Battle of Srirangam
| Date | c. 1262 CE |
| Location | Near Srirangam, Tamil Nadu, India |
| Result | Pandyan victory |

Belligerents
- Pandya dynasty: Hoysala Empire

Commanders and leaders
- Jatavarman Sundara Pandyan I: Vira Someshwara †

Strength
- Unknown: Unknown

Casualties and losses
- Unknown: Heavy

= Battle of Srirangam (1262 CE) =

The Battle of Srirangam (1262 CE)was a major conflict between the Pandya dynasty under Jatavarman Sundara Pandyan I and the Hoysala Empire led by Vira Someshvara.
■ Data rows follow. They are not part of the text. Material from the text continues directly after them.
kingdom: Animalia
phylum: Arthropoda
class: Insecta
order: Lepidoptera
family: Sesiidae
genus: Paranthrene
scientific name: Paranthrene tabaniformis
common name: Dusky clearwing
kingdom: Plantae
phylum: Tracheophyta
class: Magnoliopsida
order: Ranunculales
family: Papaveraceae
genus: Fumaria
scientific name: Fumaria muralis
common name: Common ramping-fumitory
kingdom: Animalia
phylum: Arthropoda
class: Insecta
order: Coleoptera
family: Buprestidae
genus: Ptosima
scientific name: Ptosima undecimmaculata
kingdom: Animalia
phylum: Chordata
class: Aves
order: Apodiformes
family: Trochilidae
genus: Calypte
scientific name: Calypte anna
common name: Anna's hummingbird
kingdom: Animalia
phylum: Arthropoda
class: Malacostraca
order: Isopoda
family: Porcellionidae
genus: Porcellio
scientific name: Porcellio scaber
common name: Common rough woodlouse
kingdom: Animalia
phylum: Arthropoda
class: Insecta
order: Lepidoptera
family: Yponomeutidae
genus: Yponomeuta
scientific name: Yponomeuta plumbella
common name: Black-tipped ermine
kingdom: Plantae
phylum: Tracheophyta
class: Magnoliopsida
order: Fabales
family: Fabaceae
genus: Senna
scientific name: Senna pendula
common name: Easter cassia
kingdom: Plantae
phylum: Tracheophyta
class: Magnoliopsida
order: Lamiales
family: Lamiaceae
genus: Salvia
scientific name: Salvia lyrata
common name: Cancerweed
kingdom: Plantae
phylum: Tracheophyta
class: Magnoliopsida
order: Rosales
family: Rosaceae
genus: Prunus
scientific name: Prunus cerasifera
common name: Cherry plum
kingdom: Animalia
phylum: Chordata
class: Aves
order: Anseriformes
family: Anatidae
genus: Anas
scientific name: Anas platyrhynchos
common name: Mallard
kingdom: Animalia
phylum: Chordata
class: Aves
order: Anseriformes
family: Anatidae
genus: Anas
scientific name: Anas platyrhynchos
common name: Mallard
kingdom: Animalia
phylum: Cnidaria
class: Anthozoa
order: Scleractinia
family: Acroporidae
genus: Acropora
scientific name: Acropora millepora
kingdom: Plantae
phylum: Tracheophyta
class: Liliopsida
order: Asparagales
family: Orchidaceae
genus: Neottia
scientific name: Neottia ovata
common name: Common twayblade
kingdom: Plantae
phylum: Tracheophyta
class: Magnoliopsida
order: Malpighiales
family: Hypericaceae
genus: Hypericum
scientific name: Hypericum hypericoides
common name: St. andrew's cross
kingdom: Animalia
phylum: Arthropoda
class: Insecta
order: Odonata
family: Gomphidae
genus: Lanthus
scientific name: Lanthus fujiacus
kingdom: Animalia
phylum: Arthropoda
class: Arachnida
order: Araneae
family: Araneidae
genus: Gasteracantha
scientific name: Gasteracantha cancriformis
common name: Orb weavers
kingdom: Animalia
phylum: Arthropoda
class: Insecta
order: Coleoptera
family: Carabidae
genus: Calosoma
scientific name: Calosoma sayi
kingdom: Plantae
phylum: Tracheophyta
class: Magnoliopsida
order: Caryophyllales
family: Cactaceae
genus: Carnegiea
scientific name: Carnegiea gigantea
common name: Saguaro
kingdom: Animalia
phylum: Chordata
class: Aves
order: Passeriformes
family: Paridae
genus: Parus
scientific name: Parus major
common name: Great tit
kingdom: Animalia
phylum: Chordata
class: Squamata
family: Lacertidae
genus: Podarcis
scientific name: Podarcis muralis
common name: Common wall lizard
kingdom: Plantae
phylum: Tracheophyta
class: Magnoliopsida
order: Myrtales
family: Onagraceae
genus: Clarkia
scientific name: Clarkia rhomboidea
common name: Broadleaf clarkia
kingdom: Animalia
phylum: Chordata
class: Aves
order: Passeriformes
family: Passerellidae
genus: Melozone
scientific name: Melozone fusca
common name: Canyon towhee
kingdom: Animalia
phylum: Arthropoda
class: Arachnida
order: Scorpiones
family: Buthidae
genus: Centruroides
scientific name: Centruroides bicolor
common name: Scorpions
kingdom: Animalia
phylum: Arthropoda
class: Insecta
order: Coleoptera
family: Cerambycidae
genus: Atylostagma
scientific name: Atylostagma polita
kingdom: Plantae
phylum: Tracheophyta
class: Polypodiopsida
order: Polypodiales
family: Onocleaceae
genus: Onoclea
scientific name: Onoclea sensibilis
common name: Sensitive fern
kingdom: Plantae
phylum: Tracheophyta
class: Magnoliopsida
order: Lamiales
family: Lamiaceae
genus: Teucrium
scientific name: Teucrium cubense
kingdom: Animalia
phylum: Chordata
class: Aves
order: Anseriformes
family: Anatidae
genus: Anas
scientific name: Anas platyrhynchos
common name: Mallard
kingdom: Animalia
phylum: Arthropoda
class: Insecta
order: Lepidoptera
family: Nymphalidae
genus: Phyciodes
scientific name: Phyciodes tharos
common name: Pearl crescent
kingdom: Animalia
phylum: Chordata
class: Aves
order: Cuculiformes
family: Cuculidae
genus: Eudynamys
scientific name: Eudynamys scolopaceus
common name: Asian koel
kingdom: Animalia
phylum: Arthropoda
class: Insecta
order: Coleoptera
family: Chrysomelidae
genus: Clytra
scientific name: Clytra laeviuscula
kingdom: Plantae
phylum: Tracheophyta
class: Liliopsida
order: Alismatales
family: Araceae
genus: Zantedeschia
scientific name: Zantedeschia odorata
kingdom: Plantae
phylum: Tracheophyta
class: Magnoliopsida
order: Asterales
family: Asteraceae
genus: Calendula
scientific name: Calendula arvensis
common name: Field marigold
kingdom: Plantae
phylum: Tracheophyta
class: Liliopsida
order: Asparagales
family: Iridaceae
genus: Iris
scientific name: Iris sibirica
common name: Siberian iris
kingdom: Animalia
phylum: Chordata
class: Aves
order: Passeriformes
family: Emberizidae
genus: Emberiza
Fought in the Kaveri basin near Srirangam, the battle resulted in a decisive Pandyan victory and the death of the Hoysala king, marking the decline of Hoysala power in the Tamil region.

== Background ==
During the mid-13th century, the Pandyas under Jatavarman Sundara Pandyan I pursued an aggressive expansion policy across South India. The Hoysalas, who had established control over parts of the Tamil country, maintained a secondary capital at Kannanur Koppam near Srirangam.Around 1254 CE, Vira Someshvara divided his kingdom between his sons—Ramanatha ruling from Kannanur and Narasimha III from Halebidu—while he himself remained active in the southern territories. This division weakened centralized Hoysala authority in the region.
Pandyan expansion into the fertile Kaveri basin brought them into direct conflict with the Hoysalas.

== Battle ==
Jatavarman Sundara Pandyan launched a campaign into Hoysala-held territories along the Kaveri river and captured the fortified city of Kannanur Koppam. Several prominent Hoysala generals, including Singana, were killed in the fighting, and large quantities of war booty—elephants, horses, and treasure—were seized.
Epigraphic records from Srirangam describe the severity of the conflict, including references to defeated Hoysala commanders being executed on the battlefield. The Hoysalas were initially forced to retreat, with Someshvara withdrawing into the Mysore plateau.
In 1262 CE, Vira Someshvara attempted a counteroffensive to recover lost territories. However, the campaign ended in disaster: he was defeated and killed in the vicinity of Srirangam. Inscriptions describe Sundara Pandyan as having “sent to the other world the Moon of the Karnata country,” referring to Someshvara.

== Aftermath ==
The death of Vira Someshvara marked a turning point in South Indian politics. The Pandyas consolidated their control over the Kaveri region and maintained possession of Kannanur for several years afterward.Although Hoysala authority continued under Ramanatha, their influence in the Tamil country was significantly reduced. Pandyan supremacy in southern India reached its peak during this period. It is considered probable that Ramanatha entered into a treaty with the Pandya dynasty and agreed to pay tribute in order to regain control over portions of his father's former territories.Temple records such as the Koyilolugu of the Ranganatha temple at Srirangam highlight the immense wealth acquired during these campaigns, which was used for temple endowments, including gold plating and construction works.